With matching, you can identify duplicates in your data, group records on any set of criteria, and build relationships among records in multiple files despite variations in the representation of the data and missing or inaccurate information.
Matching goals in DataStage
Some typical goals for matching include the following ones:
- Identifying duplicate records for entities such as individuals, companies, suppliers, products, or events
- Grouping records with the same or similar values, such as householding
- Enriching existing data with new attributes from external sources
- Locating entities in a data warehouse
- Reconciling inventory or transactions
Nest steps:
After you identify your goals, you define the requirements of what constitutes a match. You choose which columns to compare and how to compare the columns.
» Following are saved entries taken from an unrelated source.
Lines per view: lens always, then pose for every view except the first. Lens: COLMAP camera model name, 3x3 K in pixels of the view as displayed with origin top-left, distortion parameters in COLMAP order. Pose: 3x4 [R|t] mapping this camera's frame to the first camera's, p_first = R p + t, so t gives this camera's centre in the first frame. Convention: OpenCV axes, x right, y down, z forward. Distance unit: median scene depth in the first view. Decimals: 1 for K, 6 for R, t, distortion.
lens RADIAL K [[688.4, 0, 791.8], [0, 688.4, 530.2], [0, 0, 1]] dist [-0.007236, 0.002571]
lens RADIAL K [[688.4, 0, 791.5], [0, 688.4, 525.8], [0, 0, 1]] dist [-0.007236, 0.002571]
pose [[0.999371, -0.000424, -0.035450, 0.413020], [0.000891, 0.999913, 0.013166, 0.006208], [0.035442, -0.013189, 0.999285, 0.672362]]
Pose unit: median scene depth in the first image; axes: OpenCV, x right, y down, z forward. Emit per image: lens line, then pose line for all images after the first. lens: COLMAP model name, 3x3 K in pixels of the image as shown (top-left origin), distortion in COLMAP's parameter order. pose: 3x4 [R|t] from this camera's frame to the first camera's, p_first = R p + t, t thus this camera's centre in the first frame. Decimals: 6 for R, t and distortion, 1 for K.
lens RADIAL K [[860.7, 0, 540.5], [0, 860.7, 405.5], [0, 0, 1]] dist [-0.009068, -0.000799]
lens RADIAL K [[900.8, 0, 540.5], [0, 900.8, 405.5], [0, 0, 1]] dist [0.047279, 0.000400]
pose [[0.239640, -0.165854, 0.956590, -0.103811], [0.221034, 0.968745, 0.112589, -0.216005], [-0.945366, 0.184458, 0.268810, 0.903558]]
You then create and test customized match specifications by using the Match Designer. These match specifications are used by the Two-source Match and One-source Match stages in DataStage® jobs.
Matching in DataStage: key concepts
Probabilistic record linkage uses statistical properties of values to calculate the likelihood that records correspond to the same entity. The information content, completeness, reliability, contextual frequency, and representation of the data are considered to create a cumulative assessment of confidence.
Understanding conceptual information is necessary to define match specifications. You need to know how to evaluate the results, estimate probabilities, set thresholds, and perform related tasks. Some understanding of the theory of record linkage is required.
Record linkage and the matching process in DataStage
In practice, you compare record pairs and classify them into one of these sets: matched pairs and nonmatched pairs.
- Columns contain errors or missing values.
- Data can be unreliable.
- You want to find the matches with a reasonable statistical assurance.
- Scenario for record linkage in DataStage
-
Consider two sources of data. Each source consists of a number of records, and the records contain some number of columns. Typically, each record corresponds to an entity, and the columns are attributes identifying the entity, such as name, address, age, and gender. The objective of the record linkage or matching process is to identify and link the records on each source that correspond to the same entity. The records do not contain totally reliable unique identifiers that make the matching operation trivial. Also, the individual columns are all subject to error.
The columns in common between the two sources are useful for matching. Not all columns, however, contain an equal amount of information, and error rates vary. For example, a column such as Gender has only two value states, and consequently, cannot impart enough information to identify a match uniquely. Conversely, a column such as FamilyName imparts much more information, but it might frequently be reported or transcribed (keyed) incorrectly.
You use weights to measure the contribution of each column to the probability of making an accurate classification. Record linkage has the following states; a record pair is classified as follows:
Match: The composite weight is above a threshold (cutoff) value.
Non match: The composite weight is below a second threshold value.
Undecided situation: The composite weight is between the first and second thresholds.
Consider the level of information content in DataStage
One or more columns in one record must have equivalent columns in the other record to compare them. For example, in order to match on family name and age, both records must have columns containing family name and age information. Although for a two-source match, the metadata for the comparable columns does not need to be identical.
For a record linkage project to be feasible, it is possible for a human to examine the record pairs and declare with reasonable certainty which of the pairs are a match or a nonmatch. For example, if the only column in common between two sources is gender, you do not then conclude that, because the gender agrees, the pair represents the same individual.
Information content measures the significance of one column over another (discriminating value). For example, a gender code contributes less information than a tax identification number.
Information content also measures the significance of one value in a column over another. In the United States, John contributes less information than Dwezel in a GivenName column. The given name, John, in the United States is much more common than the given name, Dwezel. Significance is determined by the reliability of the value and the ability of the value to discriminate a match from a nonmatch. And any comparison of records needs enough information to reach a reliable conclusion. For example, two identical customer records that contain only the family name, Smith, and that miss values in every other name and address column, do not have enough information to determine that the records represent the same person.